While most digital health companies use standards-based EHR APIs for EHR integration, nearly the same number of companies reported the use of proprietary EHR APIs.

Most digital health companies use standards-based application programming interfaces (APIs) to support EHR integration, according to a study published in JAMIA.

The study aimed to capture digital health company experiences integrating with EHRs with new federally regulated standards-based API policies in place to advance interoperability.

Researchers fielded a national survey across digital health companies that develop tools enabling human interaction with an EHR API.  

The survey found that while most respondents use standards-based APIs to integrate with EHRs and support the use of the HL7 FHIR standard in their products, about 57 percent of respondents indicated using both standards-based and proprietary APIs to integrate with an EHR.

However, more companies reported predominantly using standards-based versus proprietary APIs, indicating that while companies needed both API types to integrate successfully, standards-based APIs were more critical.

These findings suggest that while the industry is making progress toward the use of standards-based APIs, a notable share of digital health companies continue to rely on non-standards-based APIs to some degree.

On average, companies reported that standards-based APIs required less burden than proprietary APIs to establish and maintain.
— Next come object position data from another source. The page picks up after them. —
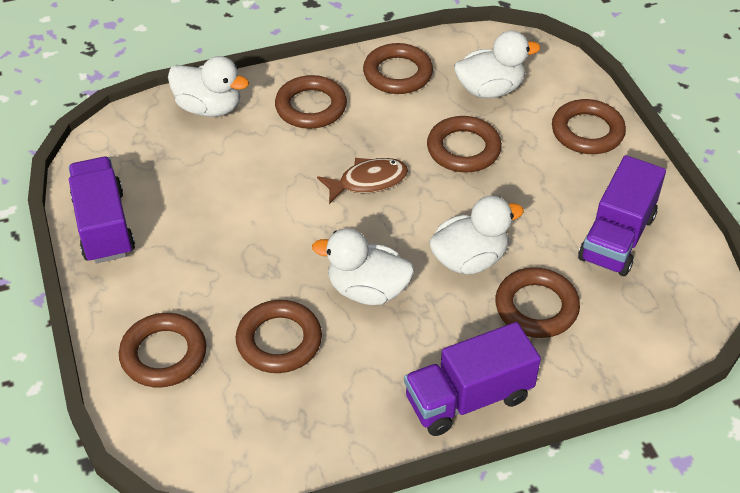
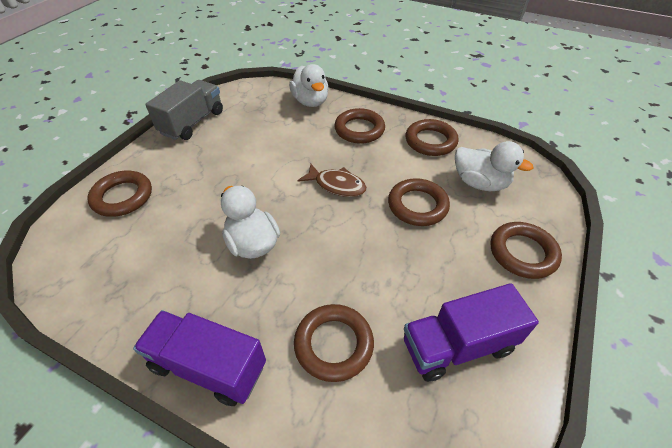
camera: 45 degrees right, 0 degrees up
(104, 226) = (192, 123): purple truck -> grey truck
(279, 341) = (173, 234): brown ring -> none
(469, 259) = (333, 274): white duck -> none

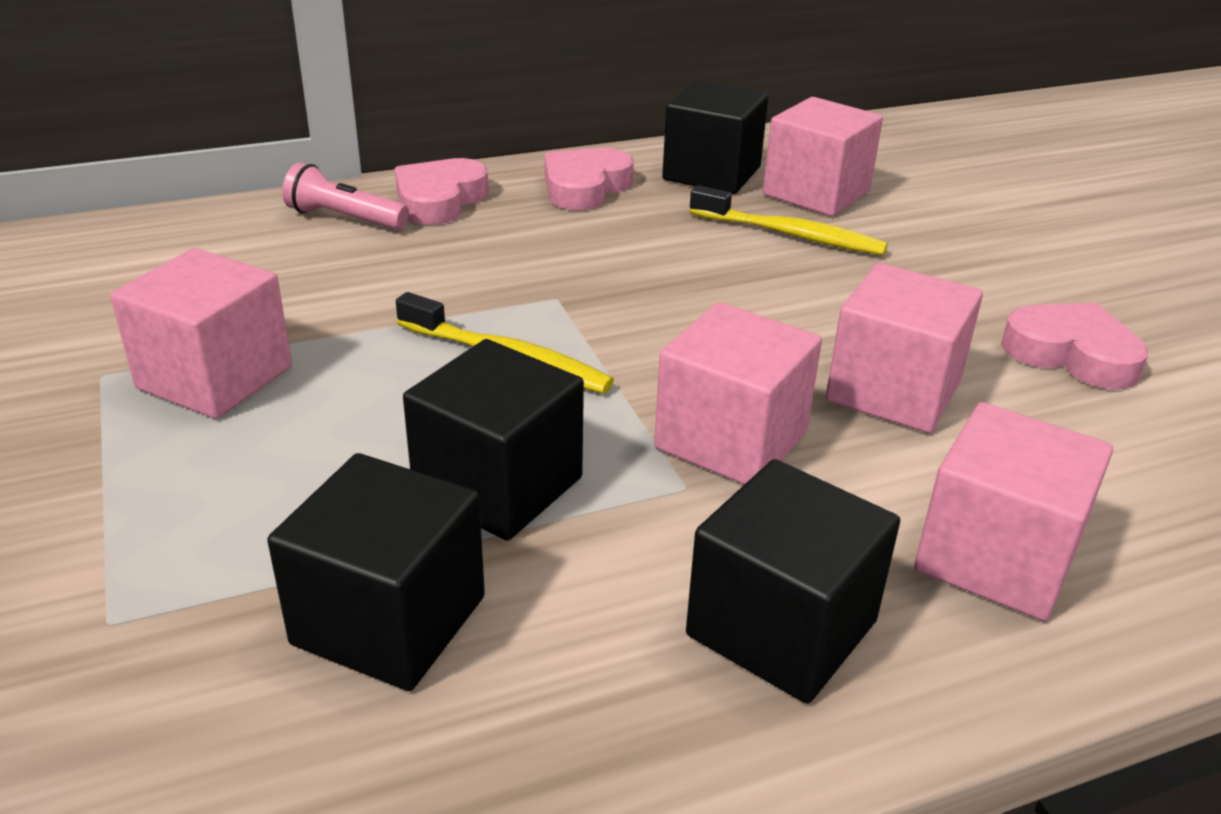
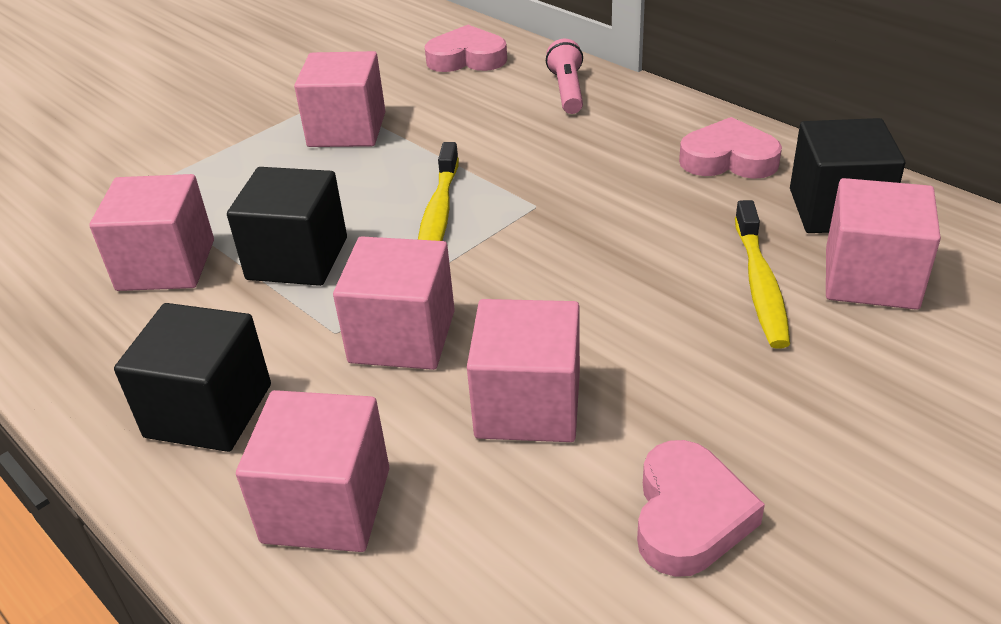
camera: 70 degrees right, 5 degrees up
(389, 620) = (166, 265): black cube -> pink cube
(439, 200) = (633, 111): pink heart -> pink heart (467, 58)

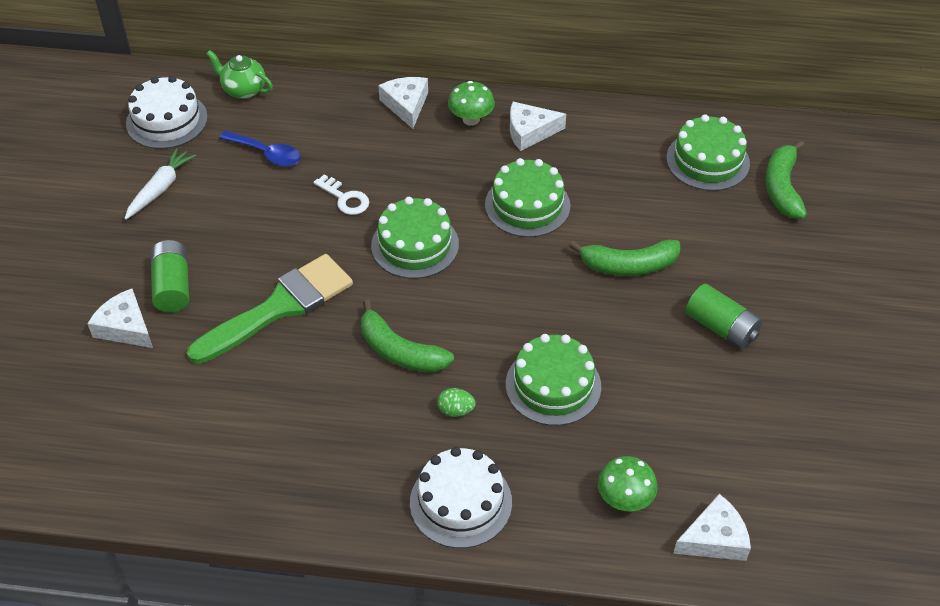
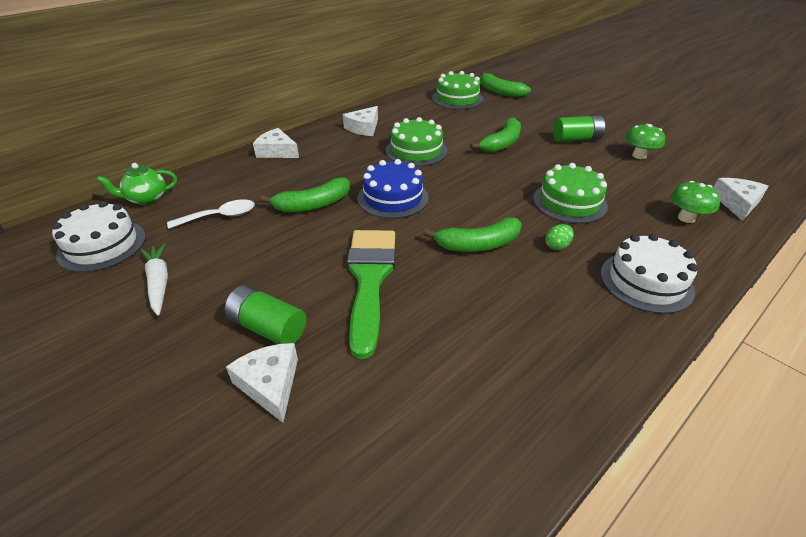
camera: 50 degrees left, 10 degrees down
(125, 327) = (270, 384): white cheese -> white cheese turned 75 degrees clockwise
(266, 154) = (219, 217): blue spoon -> white spoon
(345, 198) = (313, 205): white key -> green banana
(415, 245) = (393, 198): green cake -> blue cake
(471, 119) = (324, 138): green mushroom -> green mushroom (639, 156)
However, companies reported barriers to adopting standards-based APIs, including high fees, a lack of realistic clinical testing data, and a lack of data elements of interest or value.

To improve access to standards-based API integration, companies recommended that federal policy support cost controls, testing and validation, and an expanded set of data elements.

“Further private sector support and federal policy are needed to ensure APIs are available to reduce barriers to entry and nurture competition ‘without special effort,’” the study authors wrote.

Results indicate an opportunity for industry and ONC to gain input on high-value use cases not currently adopted in the United States Core Data for Interoperability (USCDI) standard and standards-based APIs.

“The results show that an iterative and inclusive approach that incorporates industry feedback (not just EHRs, but the digital health and app developer community, too) can help push the technical and functional properties of standards-based APIs forward and in step with developer needs,” the authors said.